I hope he’s not bitter about what happened with this year’s election. At some point you have to age out of regret, or at least park it where it can’t do any harm — like in the satellite lot.
It’s best not to rage against the dying of the light. But if it makes you feel better, you can send the dying of the light a terse and slightly pissy email.

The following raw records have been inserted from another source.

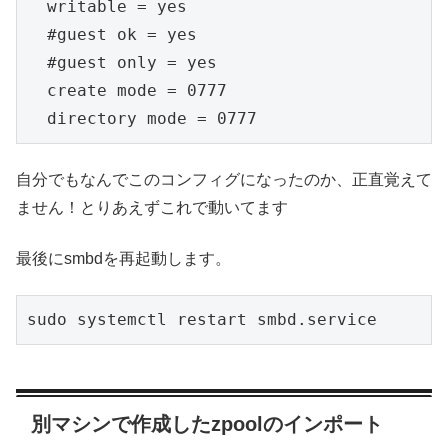
  writable = yes

  #guest ok = yes

  #guest only = yes

  create mode = 0777

自分でもなんでこのコンフィグになったのか、正直覚えて
ません！とりあえずこれで動いてます
最後にsmbdを再起動します。
sudo systemctl restart smbd.service
別マシンで作成したzpoolのインポート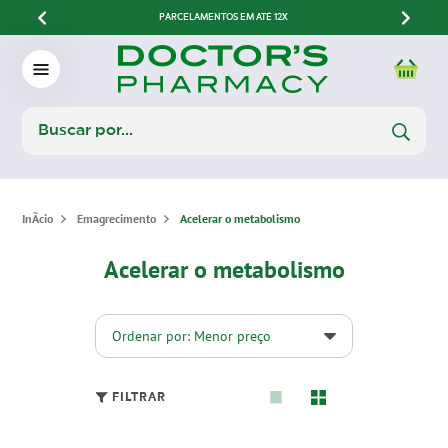
PARCELAMENTOS EM ATÉ 12X
Emagrecimento
Acelerar o metabolismo
Acelerar o metabolismo
Ordenar por: Menor preço
FILTRAR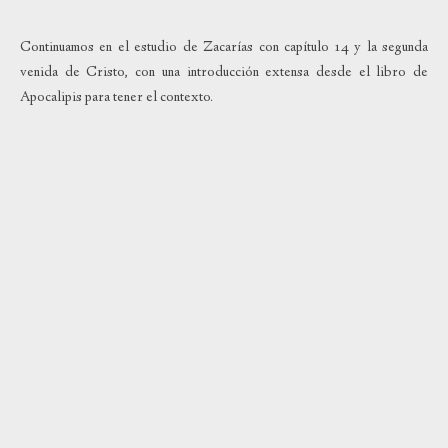
Continuamos en el estudio de Zacarías con capítulo 14 y la segunda
venida de Cristo, con una introducción extensa desde el libro de
Apocalipis para tener el contexto.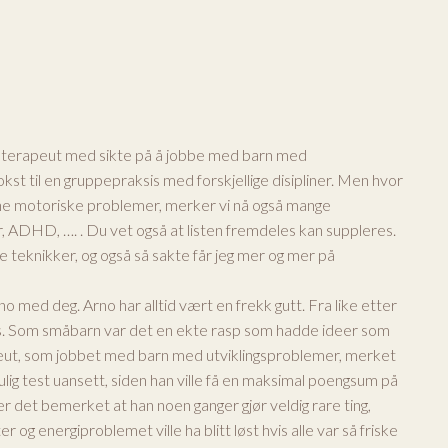
sioterapeut med sikte på å jobbe med barn med
st til en gruppepraksis med forskjellige disipliner. Men hvor
ene motoriske problemer, merker vi nå også mange
 ADHD, …. . Du vet også at listen fremdeles kan suppleres.
ke teknikker, og også så sakte får jeg mer og mer på
no med deg. Arno har alltid vært en frekk gutt. Fra like etter
rastløs. Som småbarn var det en ekte rasp som hadde ideer som
peut, som jobbet med barn med utviklingsproblemer, merket
mulig test uansett, siden han ville få en maksimal poengsum på
r det bemerket at han noen ganger gjør veldig rare ting,
r og energiproblemet ville ha blitt løst hvis alle var så friske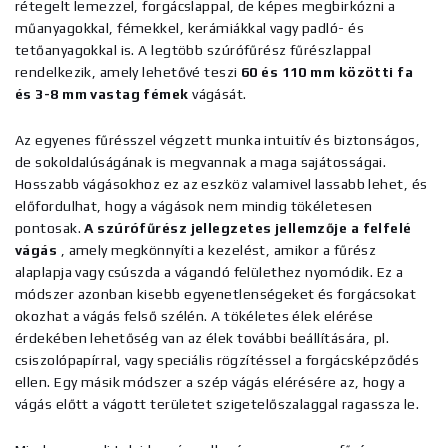
rétegelt lemezzel, forgácslappal, de képes megbirkózni a
műanyagokkal, fémekkel, kerámiákkal vagy padló- és
tetőanyagokkal is. A legtöbb szúrófűrész fűrészlappal
rendelkezik, amely lehetővé teszi
60 és 110 mm közötti fa
és 3-8 mm vastag fémek
vágását.
Az egyenes fűrésszel végzett munka intuitív és biztonságos,
de sokoldalúságának is megvannak a maga sajátosságai.
Hosszabb vágásokhoz ez az eszköz valamivel lassabb lehet, és
előfordulhat, hogy a vágások nem mindig tökéletesen
pontosak.
A szúrófűrész jellegzetes jellemzője a felfelé
vágás
, amely megkönnyíti a kezelést, amikor a fűrész
alaplapja vagy csúszda a vágandó felülethez nyomódik. Ez a
módszer azonban kisebb egyenetlenségeket és forgácsokat
okozhat a vágás felső szélén.
A tökéletes élek elérése
érdekében lehetőség van az élek további beállítására, pl.
csiszolópapírral, vagy speciális rögzítéssel a forgácsképződés
ellen. Egy másik módszer a szép vágás elérésére az, hogy a
vágás előtt a vágott területet szigetelőszalaggal ragassza le.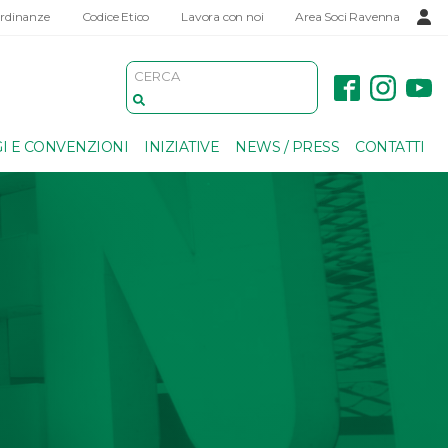
Ordinanze
Codice Etico
Lavora con noi
Area Soci Ravenna
I E CONVENZIONI
INIZIATIVE
NEWS / PRESS
CONTATTI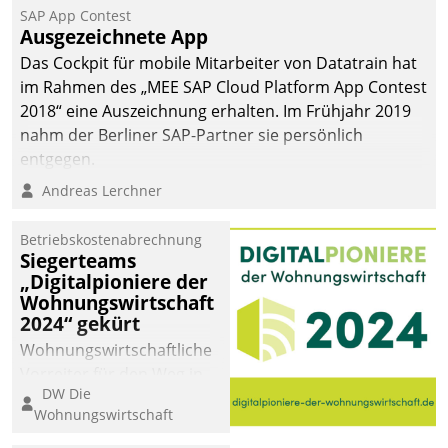
SAP App Contest
Ausgezeichnete App
Das Cockpit für mobile Mitarbeiter von Datatrain hat
im Rahmen des „MEE SAP Cloud Platform App Contest
2018“ eine Auszeichnung erhalten. Im Frühjahr 2019
nahm der Berliner SAP-Partner sie persönlich
entgegen.
Andreas Lerchner
Betriebskostenabrechnung
Siegerteams
„Digitalpioniere der
Wohnungswirtschaft
2024“ gekürt
Wohnungswirtschaftliche
Vorreiter für den Weg in
DW Die
eine digitale Zukunft zu
Wohnungswirtschaft
finden, ist das Ziel des
Awards „Digitalpioniere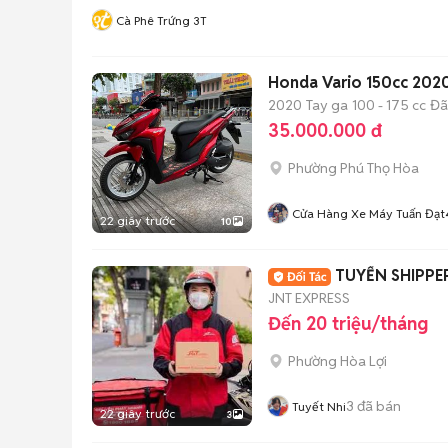
Cà Phê Trứng 3T
Honda Vario 150cc 2020
2020
Tay ga
100 - 175 cc
Đã
35.000.000 đ
Phường Phú Thọ Hòa
Cửa Hàng Xe Máy Tuấn Đạt
22 giây trước
10
TUYỂN SHIPPE
JNT EXPRESS
Đến 20 triệu/tháng
Phường Hòa Lợi
3
đã bán
Tuyết Nhi
22 giây trước
3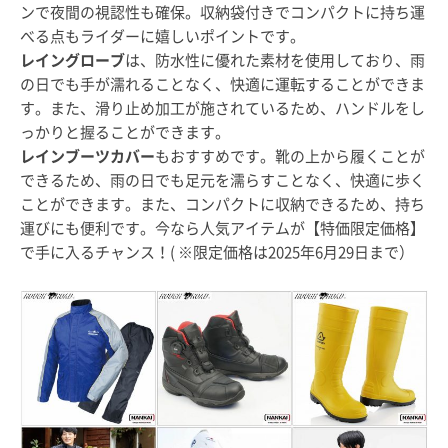
ンで夜間の視認性も確保。収納袋付きでコンパクトに持ち運
べる点もライダーに嬉しいポイントです。
レイングローブ
は、防水性に優れた素材を使用しており、雨
の日でも手が濡れることなく、快適に運転することができま
す。また、滑り止め加工が施されているため、ハンドルをし
っかりと握ることができます。
レインブーツカバー
もおすすめです。靴の上から履くことが
できるため、雨の日でも足元を濡らすことなく、快適に歩く
ことができます。また、コンパクトに収納できるため、持ち
運びにも便利です。今なら人気アイテムが【特価限定価格】
で手に入るチャンス！( ※限定価格は2025年6月29日まで）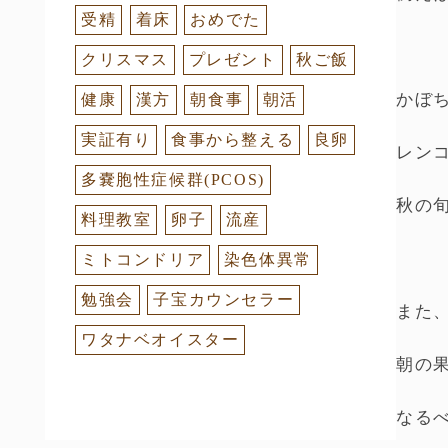
受精
着床
おめでた
クリスマス
プレゼント
秋ご飯
かぼ
健康
漢方
朝食事
朝活
実証有り
食事から整える
良卵
レン
多嚢胞性症候群(PCOS)
秋の
料理教室
卵子
流産
ミトコンドリア
染色体異常
勉強会
子宝カウンセラー
また
ワタナベオイスター
朝の
なる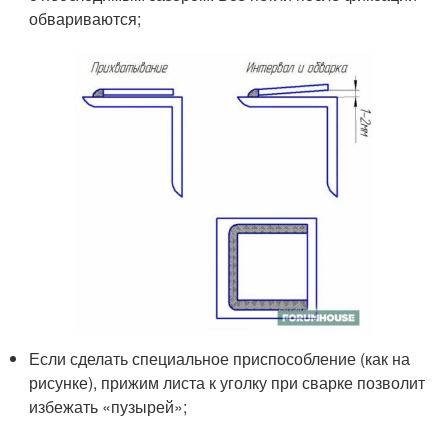
обвариваются;
Если сделать специальное приспособление (как на
рисунке), прижим листа к уголку при сварке позволит
избежать «пузырей»;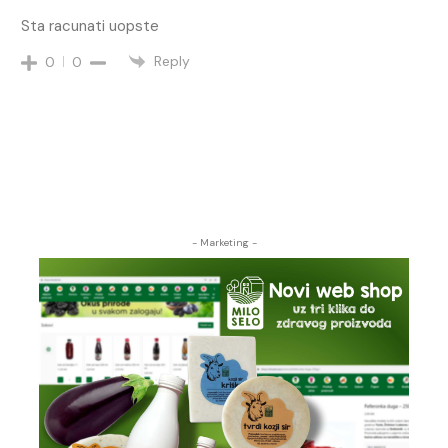
Sta racunati uopste
Reply
0
0
- Marketing -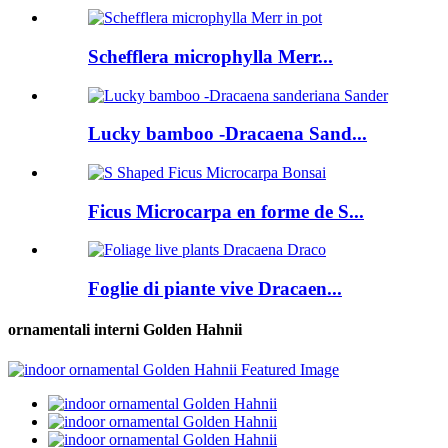
Schefflera microphylla Merr...
Lucky bamboo -Dracaena Sand...
Ficus Microcarpa en forme de S...
Foglie di piante vive Dracaen...
ornamentali interni Golden Hahnii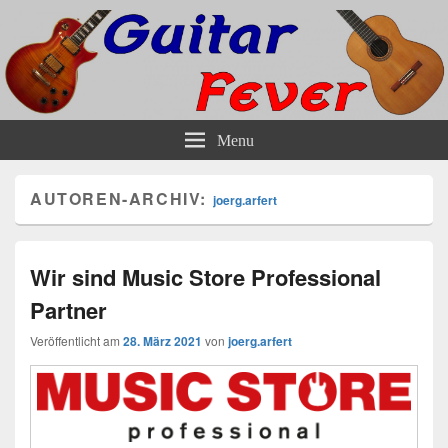
Guitar-Fever Die Gitarrenschule in
Unterricht und Bandtraining für Gitarre Bass und andere Saiteninstrumente
Menu
Hamburgs Norden
AUTOREN-ARCHIV:
joerg.arfert
Wir sind Music Store Professional
Partner
Veröffentlicht am
28. März 2021
von
joerg.arfert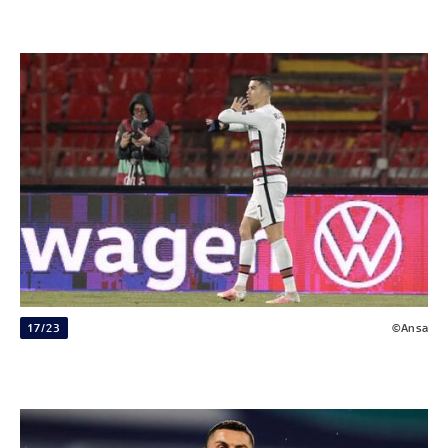
17/23
©Ansa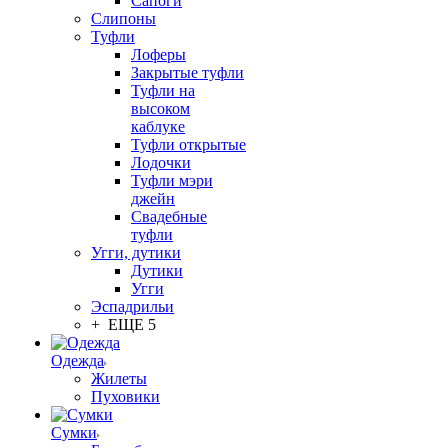
Сапоги
Слипоны
Туфли
Лоферы
Закрытые туфли
Туфли на
высоком
каблуке
Туфли открытые
Лодочки
Туфли мэри
джейн
Свадебные
туфли
Угги, дутики
Дутики
Угги
Эспадрильи
+ ЕЩЕ 5
Одежда
Жилеты
Пуховики
Сумки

Joel Achenbach ’82 covers science, health, and politics at The Washington Post, where he has been a staff writer since 1990.
8 Responses
Thomas Hunter Haddon ’88
1 Month AgoPerfect Blend of Humor and Perspective
Thank you, Joel, for this essay. Due to the medication I need to take for another year, I have never felt weaker. Due to winter coming on, there has never been more that needs to be done in the backyard. Your essay delivered the perfect blend of humor and perspective.
Norman Ravitch *62
1 Month AgoOn Hiring Out Dirty Jobs
Regardless of age, my philosophy has always been never to do something distasteful that you can hire someone else to do.
Kristin White ’82
2 Months AgoWitty and Poignant
JoelSpeak is so intrinsic it will never age out. Thank you for once again nailing something with wit, poignancy, and clean truth.
Francine Mathews ’85
2 Months AgoYou’ll Never Age Out of Writing
Joel, you’ve skewered the truth as ever. Happily for us, you’ll never age out of writing.
Maurice Heckscher
2 Months AgoAn Alternative Aging Mantra
I went to Penn many moons ago and we hated Princeton (cuz we couldn’t get in?). But I have to say you’ve written a beautiful essay. I agree with you whole heartedly but must add that, at least mentally, I endorse the Clint Eastwood mantra: “Don’t let the old man in.”
Wayne Coffey
2 Months AgoOn Aging Out
This is wonderful, Joel. I personally aged out of gutter-cleaning some years ago. Blame your former roommate Jordan Becker ’82 for directing me to read your work.
Susan Gemmell ’82
2 Months AgoStill Got It
Joel, you’ve still got it with regard to writing. This is beautiful.
Amanda W. Kingsley ’84
2 Months AgoBeautifully Written Essay
Oh how I love this. Beautifully written — and so many truths sprinkled throughout.